Thousands still without power weeks after Hurricane Fiona hit Puerto Rico

High temperatures, rain and mosquitoes make life unbearable for those still affected by the longest blackout in US history

2022-10-12 20:26:10 - VI News Staff

Alexis Robles has slept a mere three hours a night since Hurricane Fiona hit Puerto Rico on 18 September, causing a total blackout across the Caribbean island.

Robles, 52, a systems analyst in the seaside town of Cabo Rojo in south-west Puerto Rico, has been living without power for 25 days.

At night, the temperature barely dips below 80F, and Robles wakes up after an hour or two covered in sweat. The days are marked by high temperatures and rain, and without a fan or air conditioning the mosquitoes are unbearable.
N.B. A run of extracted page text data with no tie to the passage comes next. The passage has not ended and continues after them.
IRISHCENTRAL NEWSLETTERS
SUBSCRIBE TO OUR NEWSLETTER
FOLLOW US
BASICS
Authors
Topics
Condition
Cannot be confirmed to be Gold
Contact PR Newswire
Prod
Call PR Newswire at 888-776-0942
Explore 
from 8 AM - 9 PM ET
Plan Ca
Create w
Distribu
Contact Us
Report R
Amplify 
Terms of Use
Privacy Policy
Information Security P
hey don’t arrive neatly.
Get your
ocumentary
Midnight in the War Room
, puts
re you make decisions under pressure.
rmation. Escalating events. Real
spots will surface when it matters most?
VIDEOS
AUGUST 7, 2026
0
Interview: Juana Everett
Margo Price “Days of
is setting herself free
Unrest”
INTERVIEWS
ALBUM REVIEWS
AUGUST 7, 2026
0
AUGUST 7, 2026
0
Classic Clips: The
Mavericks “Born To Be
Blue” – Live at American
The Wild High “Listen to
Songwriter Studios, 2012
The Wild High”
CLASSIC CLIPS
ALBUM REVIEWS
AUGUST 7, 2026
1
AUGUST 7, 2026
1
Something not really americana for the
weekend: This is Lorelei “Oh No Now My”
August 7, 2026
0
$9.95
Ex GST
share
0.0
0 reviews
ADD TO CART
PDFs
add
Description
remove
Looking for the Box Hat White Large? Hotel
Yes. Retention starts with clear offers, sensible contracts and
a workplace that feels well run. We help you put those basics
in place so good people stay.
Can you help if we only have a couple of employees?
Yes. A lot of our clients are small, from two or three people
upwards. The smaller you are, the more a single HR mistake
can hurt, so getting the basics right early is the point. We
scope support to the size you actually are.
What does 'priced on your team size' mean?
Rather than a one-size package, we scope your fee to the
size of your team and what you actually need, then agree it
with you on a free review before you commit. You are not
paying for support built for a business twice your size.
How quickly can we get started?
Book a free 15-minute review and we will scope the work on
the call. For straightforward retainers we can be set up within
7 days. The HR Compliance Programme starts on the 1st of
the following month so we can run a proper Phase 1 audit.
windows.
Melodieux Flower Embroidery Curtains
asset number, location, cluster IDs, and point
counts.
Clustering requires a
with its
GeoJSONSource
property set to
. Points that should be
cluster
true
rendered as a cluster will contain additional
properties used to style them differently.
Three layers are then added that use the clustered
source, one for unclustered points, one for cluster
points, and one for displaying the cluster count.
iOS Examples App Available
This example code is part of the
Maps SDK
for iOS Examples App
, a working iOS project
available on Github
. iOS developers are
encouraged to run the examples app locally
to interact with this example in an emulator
Robles lives in an 80-apartment condominium complex with a backup generator that produces only enough electricity to power the water pump and light the communal areas after dark. Those with somewhere else to go have left, he says; the remaining residents are just trying to get by.

“We have no electricity during the day, people here are desperate, just trying to survive, worried that this could end up like Maria,” said Robles.
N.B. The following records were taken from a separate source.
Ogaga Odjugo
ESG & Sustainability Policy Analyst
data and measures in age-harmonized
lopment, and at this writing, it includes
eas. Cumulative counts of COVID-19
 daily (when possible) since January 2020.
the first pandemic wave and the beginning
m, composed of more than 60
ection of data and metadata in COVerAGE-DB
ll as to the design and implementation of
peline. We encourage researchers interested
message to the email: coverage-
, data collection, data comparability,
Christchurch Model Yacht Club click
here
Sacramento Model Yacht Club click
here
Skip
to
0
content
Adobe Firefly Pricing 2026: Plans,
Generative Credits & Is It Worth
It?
Fiona, a category 1 storm when it struck the island and the first major hurricane of the 2022 season, hit Puerto Rico exactly five years after hurricanes Irma and Maria made landfall two weeks apart, destroying much of the island’s electricity transmission and distribution infrastructure, leading to thousands of preventable deaths and the longest blackout in US history.

The storm left the vast majority of Puerto Rico and its 3 million residents without power or water for several days.


After Maria, Robles and his neighbours were left without power for five months. Now, three and half weeks after Fiona, they have no idea when electricity will be restored.

“What infuriates us the most is that Luma is claiming most of the island has power, when that is obviously not true,” said Robles, referring to the private US-Canadian consortium that took over electricity transmission and distribution in June 2021.

Luma claims it has restored power to 99% of homes and businesses. But three and a half weeks on, about 20,000 customers – the equivalent of 40,000 people – remain without power, according to the company’s own figures. The worst-affected neighbourhoods are in the south and south-west of the island, where Fiona made landfall.